**Consigne 1:** Pouvez-vous recopier fidèlement le passage du texte sur la musique spectrale qui commence à « Grand Angle Par » et se termine à « assurément plus rationnelles. » ?
**Consigne 2:** Pouvez-vous poursuivre le texte sur la musique spectrale à partir de l'endroit où il s'arrête ?

==== Texte de l'exercice

Grand Angle Par Pierre-Yves Macé, le 15/04/2010

 

« Vous avez dit spectral ? » interrogeait un article rédigé par Gérard Grisey en 1998. La question pourrait bien trahir plus globalement l’embarras qui accompagne toute nomination, toute « étiquette », laquelle, si justifiée soit-elle, court le risque d’opacifier ce qu’elle recouvre. Dans le cas de la musique « spectrale », la précision du terme n’en rend pas le décodage aisé au profane. On pourrait croire que cette « musique de spectre » fait tourner les tables ou revenir les disparus. Elle explore en réalité un sens technique du terme de « spectre » et se déploie dans des régions assurément plus rationnelles.

========
==== Données fournies

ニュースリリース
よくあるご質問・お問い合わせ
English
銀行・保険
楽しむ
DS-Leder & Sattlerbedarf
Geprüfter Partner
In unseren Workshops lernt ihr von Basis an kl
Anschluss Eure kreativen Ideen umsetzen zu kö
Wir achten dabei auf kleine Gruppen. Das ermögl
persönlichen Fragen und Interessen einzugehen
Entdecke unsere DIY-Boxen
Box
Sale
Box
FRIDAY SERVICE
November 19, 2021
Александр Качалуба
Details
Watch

========
==== Données fournies

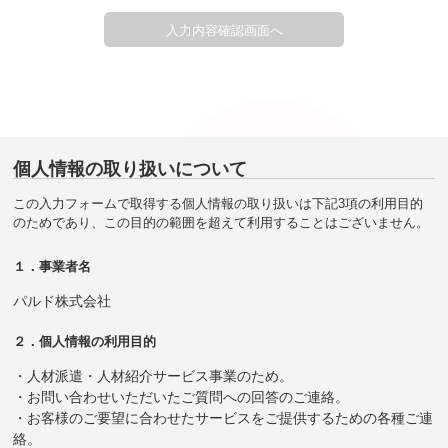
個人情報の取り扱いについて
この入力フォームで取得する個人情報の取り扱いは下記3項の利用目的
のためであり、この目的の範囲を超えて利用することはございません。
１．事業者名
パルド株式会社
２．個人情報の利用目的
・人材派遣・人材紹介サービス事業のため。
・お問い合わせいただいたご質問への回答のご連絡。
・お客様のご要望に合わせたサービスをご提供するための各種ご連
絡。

========

**Votre réponse 1:**
Grand Angle Par Pierre-Yves Macé, le 15/04/2010

 

« Vous avez dit spectral ? » interrogeait un article rédigé par Gérard Grisey en 1998. La question pourrait bien trahir plus globalement l’embarras qui accompagne toute nomination, toute « étiquette », laquelle, si justifiée soit-elle, court le risque d’opacifier ce qu’elle recouvre. Dans le cas de la musique « spectrale », la précision du terme n’en rend pas le décodage aisé au profane. On pourrait croire que cette « musique de spectre » fait tourner les tables ou revenir les disparus. Elle explore en réalité un sens technique du terme de « spectre » et se déploie dans des régions assurément plus rationnelles.

**Votre réponse 2:**
Seuls les faits – les rencontres humaines – peuvent rendre à ce courant sa nécessité historique. Au début des années soixante-dix, plusieurs jeunes compositeurs français se réunissent autour de l’ensemble Itinéraire : Hugues Dufourt, Gérard Grisey, Michaël Levinas, Tristan Murail, Roger Tessier. Leur point commun : une certaine volonté de rompre avec l’hégémonie sérielle et une certaine influence de la musique électronique, sinon dans ses sonorités, du moins dans l’approche nouvelle du son ouverte par celle-ci. De fait, l’outil informatique fournit à l’aventure son point de départ, l’expérience réalisée par Gérard Grisey avec Périodes (1974) : tout d’abord l’analyse des composantes harmoniques d’un son donné (un mi de trombone), puis la redistribution de ces harmoniques sur les différentes voix d’un ensemble instrumental. Cette technique que Grisey nomme « synthèse instrumentale » sera déterminante à plus d’un titre. Certes peu nouvelle (outre-Altantique, des compositeurs comme James Tenney et La Monte Young ont déjà pu défricher ce terrain), elle donnera toutefois, à ce moment et ce lieu de l’histoire, l’impulsion nécessaire pour offrir, face à la musique sérielle, une alternative qui se situe sur le même plan, partant d’un procédé technique pour aller vers la définition d’un paradigme esthétique.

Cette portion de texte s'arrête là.